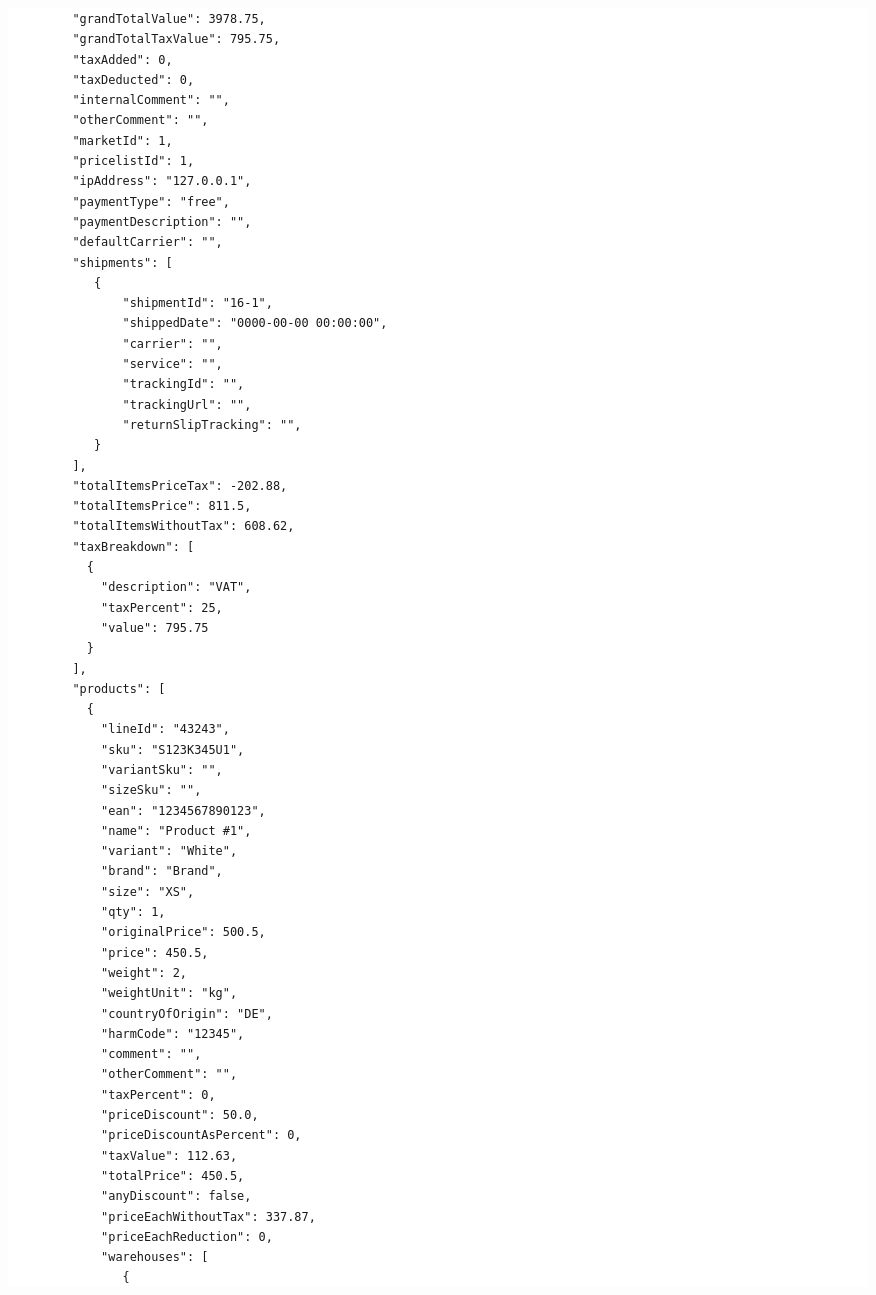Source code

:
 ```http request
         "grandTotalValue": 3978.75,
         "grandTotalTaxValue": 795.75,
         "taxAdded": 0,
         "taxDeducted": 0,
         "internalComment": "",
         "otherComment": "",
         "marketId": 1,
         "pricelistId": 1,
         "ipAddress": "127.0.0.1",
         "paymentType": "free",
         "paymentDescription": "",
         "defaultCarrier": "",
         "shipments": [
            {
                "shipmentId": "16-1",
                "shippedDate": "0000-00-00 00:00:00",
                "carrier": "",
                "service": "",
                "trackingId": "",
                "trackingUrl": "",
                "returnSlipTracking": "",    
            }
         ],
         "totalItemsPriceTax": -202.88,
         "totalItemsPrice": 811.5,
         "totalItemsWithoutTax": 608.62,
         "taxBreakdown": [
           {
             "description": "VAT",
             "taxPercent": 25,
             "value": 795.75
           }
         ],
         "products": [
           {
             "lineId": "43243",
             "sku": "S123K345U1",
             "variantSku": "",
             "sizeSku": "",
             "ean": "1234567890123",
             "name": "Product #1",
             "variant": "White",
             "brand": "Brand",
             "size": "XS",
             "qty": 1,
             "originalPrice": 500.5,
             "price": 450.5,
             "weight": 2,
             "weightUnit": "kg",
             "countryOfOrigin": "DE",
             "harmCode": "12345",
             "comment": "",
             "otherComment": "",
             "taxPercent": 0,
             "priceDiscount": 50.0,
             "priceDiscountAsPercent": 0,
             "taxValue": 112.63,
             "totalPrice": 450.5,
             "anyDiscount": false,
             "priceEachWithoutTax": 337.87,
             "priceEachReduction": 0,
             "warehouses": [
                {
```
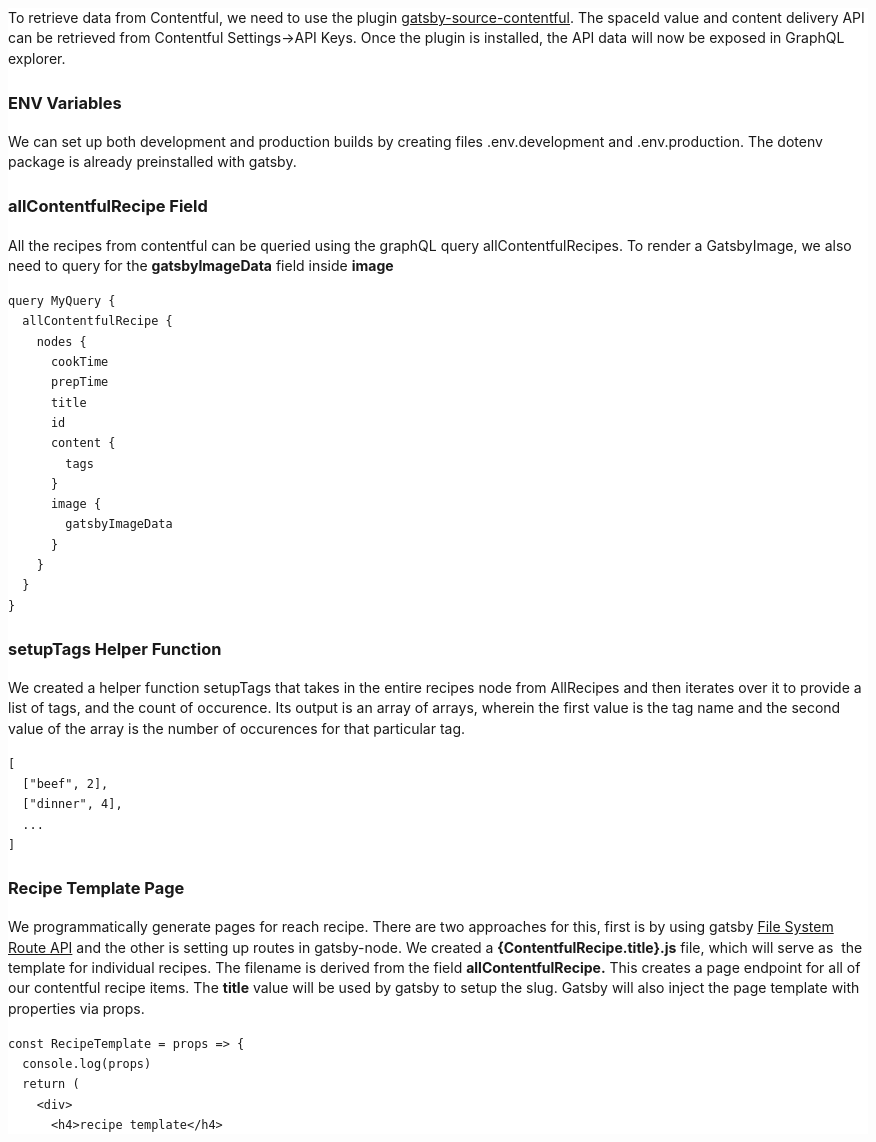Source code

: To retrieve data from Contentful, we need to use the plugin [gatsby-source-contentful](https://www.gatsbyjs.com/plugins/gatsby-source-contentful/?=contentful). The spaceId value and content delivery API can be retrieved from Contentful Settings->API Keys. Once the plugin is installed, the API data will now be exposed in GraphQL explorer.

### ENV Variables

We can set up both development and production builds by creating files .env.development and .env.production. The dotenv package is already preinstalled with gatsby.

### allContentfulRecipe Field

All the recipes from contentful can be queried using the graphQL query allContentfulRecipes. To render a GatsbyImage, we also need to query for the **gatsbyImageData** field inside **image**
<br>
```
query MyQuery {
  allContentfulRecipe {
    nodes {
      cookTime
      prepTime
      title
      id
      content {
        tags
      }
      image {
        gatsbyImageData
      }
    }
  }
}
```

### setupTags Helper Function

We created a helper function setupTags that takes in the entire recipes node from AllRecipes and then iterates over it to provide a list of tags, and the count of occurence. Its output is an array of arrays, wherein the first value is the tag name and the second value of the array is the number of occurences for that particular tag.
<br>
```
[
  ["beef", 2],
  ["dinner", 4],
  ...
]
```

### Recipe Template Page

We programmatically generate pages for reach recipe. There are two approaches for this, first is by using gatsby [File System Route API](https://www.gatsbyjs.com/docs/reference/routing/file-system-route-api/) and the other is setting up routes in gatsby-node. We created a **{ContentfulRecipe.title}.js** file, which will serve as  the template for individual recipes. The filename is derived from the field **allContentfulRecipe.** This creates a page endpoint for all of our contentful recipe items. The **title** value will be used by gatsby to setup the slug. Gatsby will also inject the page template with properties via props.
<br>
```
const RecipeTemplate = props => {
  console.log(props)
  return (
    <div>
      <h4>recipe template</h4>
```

*Work instruction*
Tally, across the records, each line that contains the word "title", and answer with nothing except the count.

*Written solution*
2